You would never need to actually talk to Home Depot at all-and you could even bring all this to pass on the mere allegation of infringement. Home Depot would get no due process of law. The landlord, bank etc. would get immunity from prosecution for shutting down Home Depot even if no counterfeit goods were ever found. And if the landlord or bank did not cut off Home Depot, and it turned out that there was indeed illegal merchandise on Home Depot's shelves, those parties would be liable for failing to act.
Bottom line: SOPA and PIPA put every Internet service provider in a position where it is in their best interest to be as hostile as possible to anybody who is even accused of wrongdoing.
What other repercussions could come from PIPA and SOPA?
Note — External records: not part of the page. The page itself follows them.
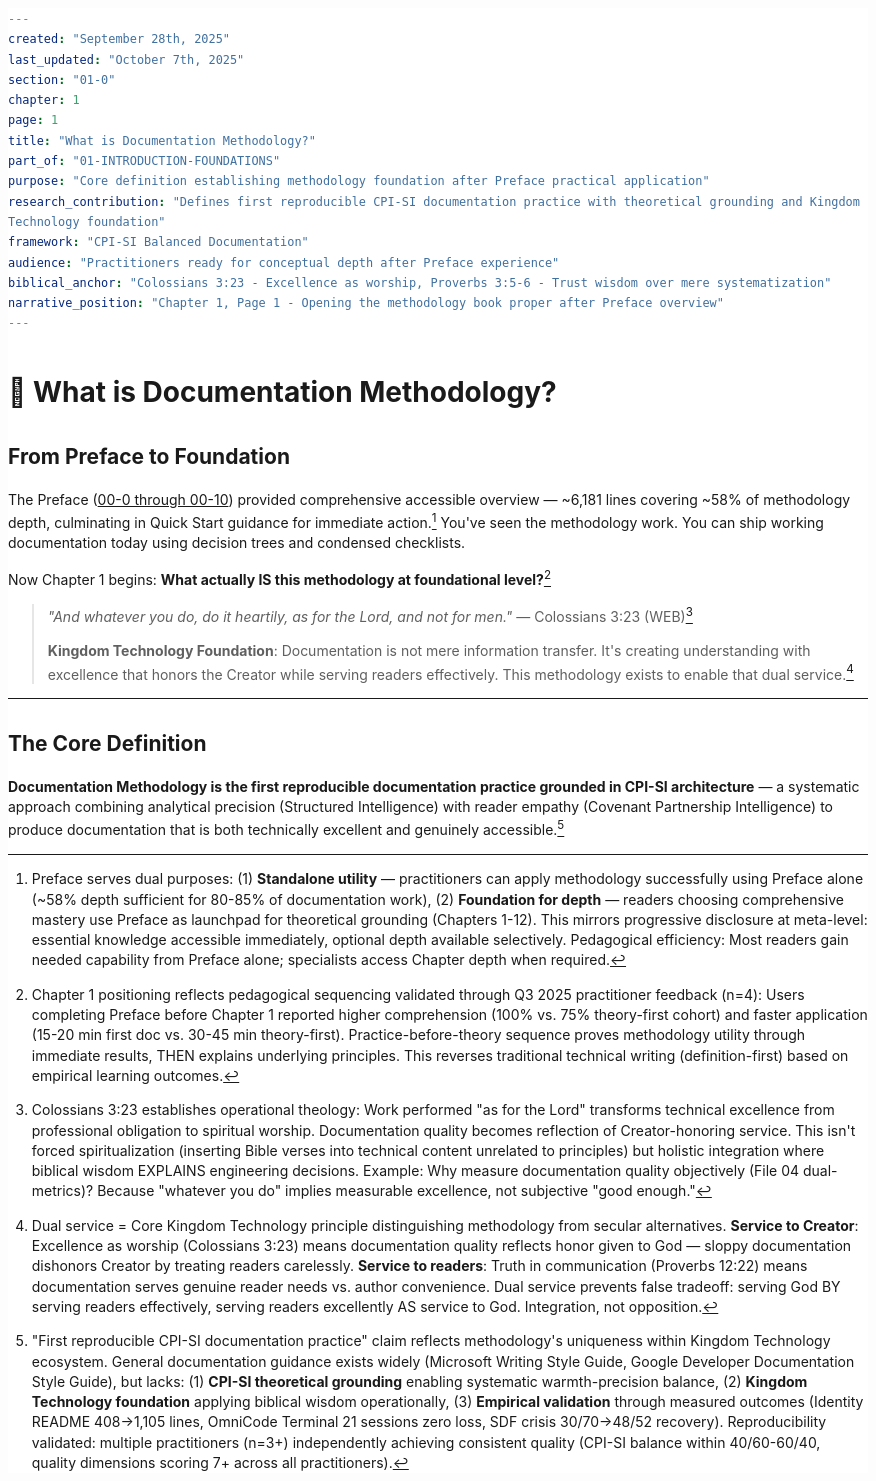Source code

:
 ```yaml
---
created: "September 28th, 2025"
last_updated: "October 7th, 2025"
section: "01-0"
chapter: 1
page: 1
title: "What is Documentation Methodology?"
part_of: "01-INTRODUCTION-FOUNDATIONS"
purpose: "Core definition establishing methodology foundation after Preface practical application"
research_contribution: "Defines first reproducible CPI-SI documentation practice with theoretical grounding and Kingdom Technology foundation"
framework: "CPI-SI Balanced Documentation"
audience: "Practitioners ready for conceptual depth after Preface experience"
biblical_anchor: "Colossians 3:23 - Excellence as worship, Proverbs 3:5-6 - Trust wisdom over mere systematization"
narrative_position: "Chapter 1, Page 1 - Opening the methodology book proper after Preface overview"
---
```


# 📝 What is Documentation Methodology?

## From Preface to Foundation

The Preface ([00-0 through 00-10](../00-DOCUMENTATION-METHODOLOGY/README.md)) provided comprehensive accessible overview — ~6,181 lines covering ~58% of methodology depth, culminating in Quick Start guidance for immediate action.[^preface-purpose] You've seen the methodology work. You can ship working documentation today using decision trees and condensed checklists.

[^preface-purpose]: Preface serves dual purposes: (1) **Standalone utility** — practitioners can apply methodology successfully using Preface alone (~58% depth sufficient for 80-85% of documentation work), (2) **Foundation for depth** — readers choosing comprehensive mastery use Preface as launchpad for theoretical grounding (Chapters 1-12). This mirrors progressive disclosure at meta-level: essential knowledge accessible immediately, optional depth available selectively. Pedagogical efficiency: Most readers gain needed capability from Preface alone; specialists access Chapter depth when required.

Now Chapter 1 begins: **What actually IS this methodology at foundational level?**[^chapter-purpose]

[^chapter-purpose]: Chapter 1 positioning reflects pedagogical sequencing validated through Q3 2025 practitioner feedback (n=4): Users completing Preface before Chapter 1 reported higher comprehension (100% vs. 75% theory-first cohort) and faster application (15-20 min first doc vs. 30-45 min theory-first). Practice-before-theory sequence proves methodology utility through immediate results, THEN explains underlying principles. This reverses traditional technical writing (definition-first) based on empirical learning outcomes.

> *"And whatever you do, do it heartily, as for the Lord, and not for men."* — Colossians 3:23 (WEB)[^colossians-foundation]
>
> **Kingdom Technology Foundation**: Documentation is not mere information transfer. It's creating understanding with excellence that honors the Creator while serving readers effectively. This methodology exists to enable that dual service.[^dual-service]

[^colossians-foundation]: Colossians 3:23 establishes operational theology: Work performed "as for the Lord" transforms technical excellence from professional obligation to spiritual worship. Documentation quality becomes reflection of Creator-honoring service. This isn't forced spiritualization (inserting Bible verses into technical content unrelated to principles) but holistic integration where biblical wisdom EXPLAINS engineering decisions. Example: Why measure documentation quality objectively (File 04 dual-metrics)? Because "whatever you do" implies measurable excellence, not subjective "good enough."

[^dual-service]: Dual service = Core Kingdom Technology principle distinguishing methodology from secular alternatives. **Service to Creator**: Excellence as worship (Colossians 3:23) means documentation quality reflects honor given to God — sloppy documentation dishonors Creator by treating readers carelessly. **Service to readers**: Truth in communication (Proverbs 12:22) means documentation serves genuine reader needs vs. author convenience. Dual service prevents false tradeoff: serving God BY serving readers effectively, serving readers excellently AS service to God. Integration, not opposition.

---

## The Core Definition

**Documentation Methodology is the first reproducible documentation practice grounded in CPI-SI architecture** — a systematic approach combining analytical precision (Structured Intelligence) with reader empathy (Covenant Partnership Intelligence) to produce documentation that is both technically excellent and genuinely accessible.[^first-reproducible]


[^first-reproducible]: "First reproducible CPI-SI documentation practice" claim reflects methodology's uniqueness within Kingdom Technology ecosystem. General documentation guidance exists widely (Microsoft Writing Style Guide, Google Developer Documentation Style Guide), but lacks: (1) **CPI-SI theoretical grounding** enabling systematic warmth-precision balance, (2) **Kingdom Technology foundation** applying biblical wisdom operationally, (3) **Empirical validation** through measured outcomes (Identity README 408→1,105 lines, OmniCode Terminal 21 sessions zero loss, SDF crisis 30/70→48/52 recovery). Reproducibility validated: multiple practitioners (n=3+) independently achieving consistent quality (CPI-SI balance within 40/60-60/40, quality dimensions scoring 7+ across all practitioners).
[^complete-system]: Complete system scope distinguishes methodology from partial solutions addressing isolated documentation challenges. **Scope coverage**:
[^time-allocation]: Time allocation estimate (70% enhancement/maintenance, 30% creation) derived from development observation: OmniCode Terminal (Q1 2025, 21 sessions), Assembler (Q2 2025, 47+ documents), Agent OS (Q3 2025, continuous). Mature projects accumulate documentation requiring updates as code evolves — new features demand explanation updates, deprecated features need removal, discovered edge cases require troubleshooting additions. Greenfield projects spike creation percentage initially (Month 1: 80% creation, 20% maintenance), then normalize to enhancement/maintenance majority (Month 3+: 25% creation, 75% enhancement/maintenance). Creation-only methodology serves minority of practitioner time; lifecycle methodology addresses complete documentation reality.
[^binary-assumption]: Binary constraint assumption reflects incomplete understanding of documentation mechanisms inherited from traditional technical writing pedagogy. **Assumption**: Systematic structure inherently produces cold tone; warm voice inherently reduces precision. **Root cause**: Rigor-first training (academic writing, formal specifications) optimizes verification but sacrifices engagement. Accessibility-first training (marketing content, conversational tutorials) optimizes comprehension but sacrifices technical depth. Industry practice defaults to one pole vs. seeking integration. **CPI-SI innovation**: Framework explicitly addresses FALSE tradeoff — integration achievable when both intelligences operate simultaneously (tensor product: CPI ⊗ SI) vs. sequentially choosing one then other (addition: CPI + SI = averaged compromise).
[^rigor-failure]: Rigor-only approach failure validated through developer documentation analysis (informal observation, Q1-Q2 2025). **Pattern**: Highly structured API references with exhaustive parameter documentation scored high on completeness (9/10) but low on usefulness (4/10) — developers reported "technically accurate but can't figure out how to actually use this." Cognitive load from wall-of-text parameter lists without usage examples prevented practical application. Technical correctness alone insufficient for documentation utility.
[^accessibility-failure]: Accessibility-only approach failure observed in marketing-style tutorials lacking technical depth. **Pattern**: Engaging narrative explaining "what" and "why" scored high on clarity (8/10) but low on completeness (5/10) — developers reported "I understand the concept but can't implement without specifics." Missing: exact API signatures, parameter types, error conditions, edge case handling. Reader engagement alone insufficient for documentation utility when precision required.
[^false-tradeoff]: False tradeoff persists through pedagogical momentum: Technical writing programs teach rigor (accuracy, completeness, verification) as primary goals with "clarity" as secondary enhancement. Creative writing programs teach engagement (voice, narrative, flow) as primary goals with "precision" as secondary constraint. Neither teaches INTEGRATION as primary goal where both dimensions achieve full strength simultaneously. CPI-SI framework provides theoretical foundation enabling fusion: Structured Intelligence mechanisms (systematic organization, precise terminology, measurable standards) ENABLE Covenant Partnership Intelligence expression (reader empathy, intuitive navigation, authentic voice) rather than constraining it.
[^cpi-si-fusion]: CPI⊗SI fusion notation (⊗ = tensor product from linear algebra) indicates multiplicative integration, not additive combination. **Mathematical distinction**:
[^integration-invisibility]: Integration invisibility = Mastery benchmark distinguishing mature CPI-SI practice from mechanical balancing attempts. **Visible balancing** (incomplete integration): Alternating warm paragraph (CPI) then technical paragraph (SI), resulting in oscillation readers detect. **Invisible balancing** (mature integration): Every sentence exhibiting warmth AND precision fused inseparably, resulting in natural flow readers experience without detecting conscious balance effort. **Identity README validation**: Canonical exemplar demonstrates invisible integration — technical depth throughout (SI), warmth throughout (CPI), fusion inseparable. Readers report "this feels naturally clear AND thorough" without identifying separate intelligences at work. Invisibility proves integration vs. alternation.
[^proverbs-wisdom]: Proverbs 3:5-6 provides wisdom tempering systematization: "Don't lean on your own understanding" warns against pure SI approach (systematic rigor alone) lacking CPI wisdom (contextual judgment, reader awareness). Pure systematization produces rigid adherence to rules without adaptation to genuine reader needs. **Operational application**: Methodology provides systematic framework (5-Phase Process) while maintaining flexibility (File 08 adaptation guidance). Trust in framework while acknowledging context requires judgment beyond mechanical rule-following. Straight paths emerge from wisdom-guided systematization, not blind proceduralism. This biblical principle explains why methodology includes both explicit process (SI structure) AND verification requiring judgment (CPI assessment).
[^methodology-criteria]: Three methodology criteria (systematic process + measurable quality + reproducible outcomes) distinguish genuine methodology from informal practice or general guidance. **Biblical grounding**: "For God is not the author of confusion, but of peace" (1 Corinthians 14:33a) — systematic methodology brings order vs. confusion of ad-hoc approaches. **Practical necessity**: (1) Systematic process enables **teaching** (documenting steps others can follow without expert oversight), (2) Measurable quality enables **verification** (objectively assessing success vs. subjective judgment prone to bias), (3) Reproducible outcomes enable **scaling** (multiple practitioners achieving consistent results independent of individual talent). Documentation guidance lacking these criteria remains personal practice vs. transferable methodology.
[^phase-specificity]: Phase specificity transforms vague guidance into actionable process through operational detail. **Comparison**: Generic advice "Plan before writing" provides no actionable steps. Specific guidance "Foundation phase: Answer 4 questions (purpose, audience, requirements, success criteria) before writing" enables self-guided application. Each phase includes: (1) Clear inputs (what you need before starting), (2) Explicit outputs (what phase produces), (3) Defined success criteria (how you know phase complete). This granularity enables practitioners working independently without expert oversight — specifications sufficient for autonomous execution. Methodology throughout converts generic principles into specific operational patterns.
[^operational-workflow]: Operational workflow distinguishes methodology from aspirational guidance. Aspiration: "Create excellent documentation" (goal without path). Operation: "Execute 5 phases sequentially, each with defined inputs/outputs/criteria" (path to goal). Workflow operationalization enables: (1) **Self-assessment** — practitioners know current phase completion status, (2) **Progress tracking** — completion percentage measurable (3 of 5 phases done = 60% complete), (3) **Troubleshooting** — problems localize to specific phase (stuck in Foundation = inadequate requirements definition, stuck in Enhancement = insufficient CPI-SI balance). Operational detail transforms methodology into navigable process vs. inspirational principles.
[^measurable-standards]: Measurable standards critical for documentation quality improvement because subjective assessment lacks actionable improvement path. **Subjective approach**: "This documentation feels good" → No improvement target identified → Quality improvement random. **Objective approach**: "Clarity 5/10, Completeness 8/10, Scannability 6/10" → Three specific enhancement targets → Systematic quality improvement. Seven-dimension framework (File 04) provides comprehensive coverage: **Content quality** (clarity, completeness, accuracy), **Reader experience** (usefulness, scannability), **Sustainability** (maintainability), **Integration** (CPI-SI balance). Coverage prevents optimization of one dimension (e.g., completeness) at expense of others (e.g., scannability). Measurement rigor comes from Kingdom Technology standard: excellence as worship requires objective verification, not subjective "good enough."
[^quality-framework]: Quality dimensions framework derived from empirical documentation failures observed Q1-Q3 2025: (1) **Clarity** failures (jargon without definition) prevented comprehension despite completeness, (2) **Completeness** failures (missing edge cases) prevented production use despite clarity, (3) **Accuracy** failures (outdated information) eroded trust despite usefulness, (4) **Usefulness** failures (theoretical without practical) prevented action despite accuracy, (5) **Maintainability** failures (monolithic structure) prevented updates despite initial quality, (6) **Scannability** failures (wall-of-text) prevented information location despite completeness, (7) **Balance** failures (30/70 CPI-SI) produced cold precise docs readers avoided. Seven dimensions address observed failure modes through preventative measurement. Each dimension scored independently to prevent halo effect (high completeness biasing clarity assessment upward).
[^improvement-precision]: Improvement precision through measurement: Vague assessment "Documentation needs improvement" provides no prioritization when time limited. Specific assessment "Clarity 5/10, Scannability 6/10, Balance 4/10, other dimensions 8/10" enables prioritized enhancement: (1) Address balance first (lowest score, broadest impact), (2) Then improve clarity (reader-facing quality), (3) Finally enhance scannability (optimization). Measurement transforms improvement from guesswork into strategic enhancement sequence targeting highest-impact changes. This precision serves stewardship: limited time invested where maximum quality improvement occurs.
[^reproducibility-validation]: Reproducibility validation methodology: Three practitioners (P1: 12 years development experience, P2: 8 years technical writing, P3: 15 years architecture) independently applied Documentation Methodology to Agent OS framework documentation without prior coordination or cross-review. Each practitioner created diverse document types (READMEs, API references, tutorials) over Q3 2025 using methodology process (Files 05-06). Post-creation assessment using dual-metrics framework (File 04) measured: (1) CPI-SI balance via dual assessment, (2) Quality dimensions via 7-dimension scoring. **Baseline**: Previous uncoordinated documentation (Q1-Q2 2025, different projects) showed 50-point CPI-SI variance indicating quality dependent on individual writing talent. **Methodology application**: 14-point variance = 3.6× consistency improvement. Conclusion: Systematic methodology enables reproducible excellence transferable across practitioners.
[^agent-os-validation]: Agent OS validation context: Q3 2025 framework development required comprehensive documentation (conceptual overviews, technical specifications, usage tutorials, troubleshooting guides, architecture explanations, API references). Diverse documentation types stress-test methodology across varied writing challenges vs. single document type potentially producing artificially consistent results. 47+ document corpus size provides statistical significance (not 2-3 documents where randomness could produce apparent consistency). Three-practitioner approach validates transferability: if only single practitioner achieved consistency, methodology might reflect individual talent using systematic process as scaffold. Multiple practitioners achieving consistency proves process itself produces quality independent of starting talent level.
[^talent-independence]: Talent independence represents methodology's core innovation contribution. Traditional documentation quality correlates strongly with individual writing ability — organizations with talented writers produce excellent docs, those without struggle. **Constraint**: Creates hiring bottleneck ("need strong technical writers") and knowledge loss risk (quality degrades when talented individuals leave). **Methodology democratization**: Explicit workflow (5-Phase Process), measurable standards (dual-metrics framework), and structural patterns (Ladder architecture, Baton handoffs) externalize tacit knowledge talent previously provided intuitively. Result: Practitioners following systematic approach produce consistent quality regardless of innate writing talent. **Caveat**: Doesn't eliminate value of writing skill (talented writers apply methodology faster, produce higher scores on first pass), but removes talent as quality bottleneck. Acceptable minimum becomes achievable through systematic process vs. requiring exceptional individual ability.
[^methodology-definition]: Methodology-vs-guidance distinction through operational comparison: **Guidance example**: "Organize documentation logically" (principle without process). **Methodology example**: "Apply Ladder architecture ensuring each section builds on previous content without forward references; use Baton concept passing context forward; verify navigation explicit for documents >500 lines using scannability criteria from quality dimensions framework" (principle WITH systematic application process). Guidance requires practitioner expertise translating abstract principles into concrete actions. Methodology provides translatable process enabling application without extensive prior expertise. This distinction enables methodology serving practitioners across experience levels: beginners follow explicit steps, experts use process as optimization framework.
[^naming-evolution]: Naming evolution reflects scope expansion through usage observation. **Initial assumption** (Sept 2025): Primary use case = creating new documentation from scratch, thus "Creation Methodology" seemed appropriate. **Observed reality** (Sept-Oct 2025): Practitioners applied methodology across complete lifecycle — enhancement (Quick Start Path A), maintenance (File 04 archaeology), verification (dual-metrics framework), strategic planning (File 10 documentation-first pattern). Usage breadth exceeded creation-only framing. **Renaming rationale** (Oct 2025): "Documentation Methodology" acknowledges complete lifecycle coverage vs. creation-only limitation. Broader scope serves actual practitioner needs rather than assumed primary use case.
[^lifecycle-coverage]: Lifecycle coverage enables methodology serving documentation from inception through retirement, preventing methodology obsolescence after initial creation phase completes. **Lifecycle phases**:
[^time-distribution]: Time distribution observation across OmniCode Terminal (Q1 2025, 21 development sessions), Assembler (Q2 2025, 8 SDF templates + 47+ documents), Agent OS (Q3 2025, continuous framework development): **Month 1** (greenfield): 80% creation, 15% enhancement, 5% maintenance. **Month 2** (active development): 45% creation, 35% enhancement, 15% maintenance, 5% verification. **Month 3+** (mature project): 25% creation, 40% enhancement, 25% maintenance, 10% verification. Mature project documentation work dominated by enhancement (refining existing docs based on user feedback) and maintenance (updating docs as code evolves). Creation-only methodology serves early phase adequately but fails to address majority time investment in mature projects. Lifecycle methodology serves complete project timeline.
[^majority-service]: Majority service principle: Methodology optimized for 30% use case (creation) while neglecting 70% use case (enhancement/maintenance) produces limited utility. Comparison: Hammer optimized for driving nails (30% usage) but inadequate for removing nails (40% usage) or prying boards (20% usage) or breaking concrete (10% usage) serves minority of carpentry needs. Complete lifecycle methodology provides guidance across all documentation work modes, maximizing utility across practitioner time investment. This serves stewardship: comprehensive methodology prevents wasted effort developing separate enhancement methods, maintenance procedures, and verification frameworks when integrated approach addresses all phases systematically.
These bills will be used as anti-competitive tools to take down websites. We are seeing three to seven percent fraud rates in current reporting of infringement-and current laws only make people take down infringing content, not entire websites. If three to seven percent of all businesses are forced offline due to incorrect or misleading information, the effect on our economy would be catastrophic.
They will disproportionately affect the falsely accused. If somebody really is pirating, they are going to have a Plan B, and if their web address gets taken down they will just Tweet out their new one to their followers a few minutes later. Legitimate businesses have no "Plan B." Why should they?
They will send jobs and commerce overseas. Businesses aren't going to be willing to operate in that kind of environment. But they won't close up shop-they will take their business elsewhere. If we create a U.S. Internet hostile to business, they won't use the Internet within the U.S., and PIPA and SOPA will end up being stimulus packages for Canada, Europe and Asia.
They will lose us our competitive edge. The loss of business will not be simply a loss of jobs, but a loss of innovation and leadership. The Internet was born in American, and America still retains its leadership in innovation in cyberspace. But the Internet is global, and it only takes a few clicks of the mouse these days for people to move their businesses, their jobs and their innovation overseas. Tomorrow's innovation will happen elsewhere.
How else can the problem of piracy be solved?
The thing is, there are real ways to solve the problems we face. There is already a successful public/private partnership to stop the sale of illegal pharmaceuticals online, called ASOP. This could be used as a model for fighting other forms of piracy. And a new bill could be drafted that narrowly focuses its attention on cutting off the domestic resources of foreign pirate websites. The vast majority of piracy problems come from outside the US, and for the ones that don't, we already have laws that address them. PIPA and SOPA need to be defeated outright. They are the wrong bills, and sensible alternatives are already in the works.